EXTRACT:
= = = = = = =
Package Development Workflow

  1. Setup: Use usethis::create_package()
  2. Add functions: Place in R/ directory
  3. Document: Use roxygen2 comments
  4. Test: Write tests in tests/testthat/
  5. Check: Run devtools::check()
  6. Build: Use devtools::build()
  7. Install: Use devtools::install()

Key usethis Functions

# Initial setup
usethis::create_package("mypackage")
usethis::use_git()
usethis::use_mit_license()

# Add dependencies
usethis::use_package("dplyr")
usethis::use_package("testthat", "Suggests")

# Add infrastructure
usethis::use_readme_md()
usethis::use_news_md()
usethis::use_testthat()

# Add files
usethis::use_r("my_function")
usethis::use_test("my_function")
usethis::use_vignette("introduction")

Common Pitfalls

What to Avoid

# Don't use library() in packages
# Use Imports in DESCRIPTION instead

# Don't use source()
# Use proper function dependencies

# Don't use attach()
# Always use explicit :: notation

# Don't modify global options without restoring
old <- options(stringsAsFactors = FALSE)
on.exit(options(old), add = TRUE)

# Don't use setwd()
# Use here::here() or relative paths
= = = = = = =
AVAILABLE DATA:
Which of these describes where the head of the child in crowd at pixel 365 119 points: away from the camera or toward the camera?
= = = = = = =
TASK INSTRUCTIONS:
• a. For each statement, (i), (ii) and (iii), say whether the package development text agrees with it, answering yes or no and quoting the deciding words of the text. (i) Tests are to be written in the tests/testthat/ directory. (ii) Calling setwd() is recommended for managing paths. (iii) The Check step uses devtools::build().
• b. According to the package development text, what should be used instead of library() in packages?
• c. Reproduce the part of the package development text starting at "1. Setup: Use" and ending at "Build: Use devtools::build()".

ANSWERS BY ITEM NUMBER:
• a.
(i) Yes: "Test: Write tests in tests/testthat/"
(ii) No: "Don't use setwd()"
(iii) No: "Check: Run devtools::check()"

• b. Imports in DESCRIPTION.

• c.
1. Setup: Use usethis::create_package()
  2. Add functions: Place in R/ directory
  3. Document: Use roxygen2 comments
  4. Test: Write tests in tests/testthat/
  5. Check: Run devtools::check()
  6. Build: Use devtools::build()